In a lot of cancers such as non-small cell lung carcinoma, breast carcinoma, ovarian carcinoma, high expression of TUBB3 was reported to confer resistance to vinca alkaloids and taxanes therapy.17, 18, 19 It would therefore be interesting to investigate whether TUBB3-positve cases behave differently from the negative majority from a therapeutical point of view. However, considering that the majority of cases are negative, a very large series should be investigated.

Although not primarily the aim of this work, we confirm the usefulness of TCL1A as a diagnostic aid in BCL2-negative follicular lymphoma, a feature possibly due to differential microRNA expression.20 Indeed, we found a significantly higher number of cases displaying an heterogeneous pattern in BCL2-negative follicular lymphoma, which might be a diagnostic clue, as follicular hyperplasia is usually uniformly TCL1A positive.

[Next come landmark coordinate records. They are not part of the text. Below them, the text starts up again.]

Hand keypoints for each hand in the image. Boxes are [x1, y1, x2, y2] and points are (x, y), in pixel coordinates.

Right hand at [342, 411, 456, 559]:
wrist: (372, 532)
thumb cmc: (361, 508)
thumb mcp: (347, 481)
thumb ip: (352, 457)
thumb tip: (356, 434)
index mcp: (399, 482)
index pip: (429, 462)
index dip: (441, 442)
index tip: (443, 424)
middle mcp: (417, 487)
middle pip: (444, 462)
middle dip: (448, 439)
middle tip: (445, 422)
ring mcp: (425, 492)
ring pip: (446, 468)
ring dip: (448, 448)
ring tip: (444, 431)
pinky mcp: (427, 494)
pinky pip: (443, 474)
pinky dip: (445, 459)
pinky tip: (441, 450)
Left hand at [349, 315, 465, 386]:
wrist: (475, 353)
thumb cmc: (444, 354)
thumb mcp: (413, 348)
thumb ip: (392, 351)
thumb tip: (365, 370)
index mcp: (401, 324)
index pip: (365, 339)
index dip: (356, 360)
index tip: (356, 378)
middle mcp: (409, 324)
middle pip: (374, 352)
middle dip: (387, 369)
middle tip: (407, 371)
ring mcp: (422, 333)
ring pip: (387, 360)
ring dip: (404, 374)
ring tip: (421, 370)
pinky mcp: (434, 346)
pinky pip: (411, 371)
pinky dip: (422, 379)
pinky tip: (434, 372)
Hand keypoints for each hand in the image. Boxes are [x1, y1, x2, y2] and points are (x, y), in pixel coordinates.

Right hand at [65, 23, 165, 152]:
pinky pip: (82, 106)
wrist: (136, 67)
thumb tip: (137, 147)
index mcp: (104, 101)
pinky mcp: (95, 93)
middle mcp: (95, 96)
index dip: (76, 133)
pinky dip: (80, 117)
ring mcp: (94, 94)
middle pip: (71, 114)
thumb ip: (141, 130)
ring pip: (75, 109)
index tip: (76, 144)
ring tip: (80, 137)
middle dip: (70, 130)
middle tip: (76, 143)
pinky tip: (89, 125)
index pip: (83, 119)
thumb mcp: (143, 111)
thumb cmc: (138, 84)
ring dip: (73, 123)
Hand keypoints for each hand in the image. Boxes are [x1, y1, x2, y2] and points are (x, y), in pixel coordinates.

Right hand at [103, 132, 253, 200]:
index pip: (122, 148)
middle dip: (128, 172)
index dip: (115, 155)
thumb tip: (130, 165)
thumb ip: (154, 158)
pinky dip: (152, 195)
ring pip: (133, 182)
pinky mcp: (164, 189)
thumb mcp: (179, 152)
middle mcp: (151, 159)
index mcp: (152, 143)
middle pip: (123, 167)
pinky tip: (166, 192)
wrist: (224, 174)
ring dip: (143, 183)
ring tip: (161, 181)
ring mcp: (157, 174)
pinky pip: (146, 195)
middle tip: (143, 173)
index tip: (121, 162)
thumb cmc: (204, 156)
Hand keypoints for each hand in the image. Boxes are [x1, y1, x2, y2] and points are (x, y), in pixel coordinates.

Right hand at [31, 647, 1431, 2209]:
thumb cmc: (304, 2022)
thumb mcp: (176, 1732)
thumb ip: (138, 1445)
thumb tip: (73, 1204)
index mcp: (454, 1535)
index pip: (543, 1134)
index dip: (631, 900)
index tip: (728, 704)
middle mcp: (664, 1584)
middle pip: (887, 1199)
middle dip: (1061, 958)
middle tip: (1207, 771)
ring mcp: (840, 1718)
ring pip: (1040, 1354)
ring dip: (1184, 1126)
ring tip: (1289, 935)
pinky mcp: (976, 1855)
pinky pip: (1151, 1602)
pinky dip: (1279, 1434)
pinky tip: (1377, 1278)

A small series of 13 nodal marginal zone lymphomas with features of follicular colonization, which might mimic follicular lymphoma, was investigated. All tested cases resulted negative for TUBB3, therefore we conclude that this marker is not helpful in distinguishing nodal marginal zone lymphomas from follicular lymphoma.

In conclusion, we have investigated the expression of TUBB3 in several reactive lymphoid tissues and follicular lymphomas. Our data show that normal germinal center lymphocytes express TUBB3, whereas the large majority of follicular lymphomas, including BCL2-negative follicular lymphomas, do not. Although the biological significance of this finding remains unknown, it can be usefully applied to the routine diagnostic procedures when a differential diagnosis of follicular lymphoma vs follicular hyperplasia is considered.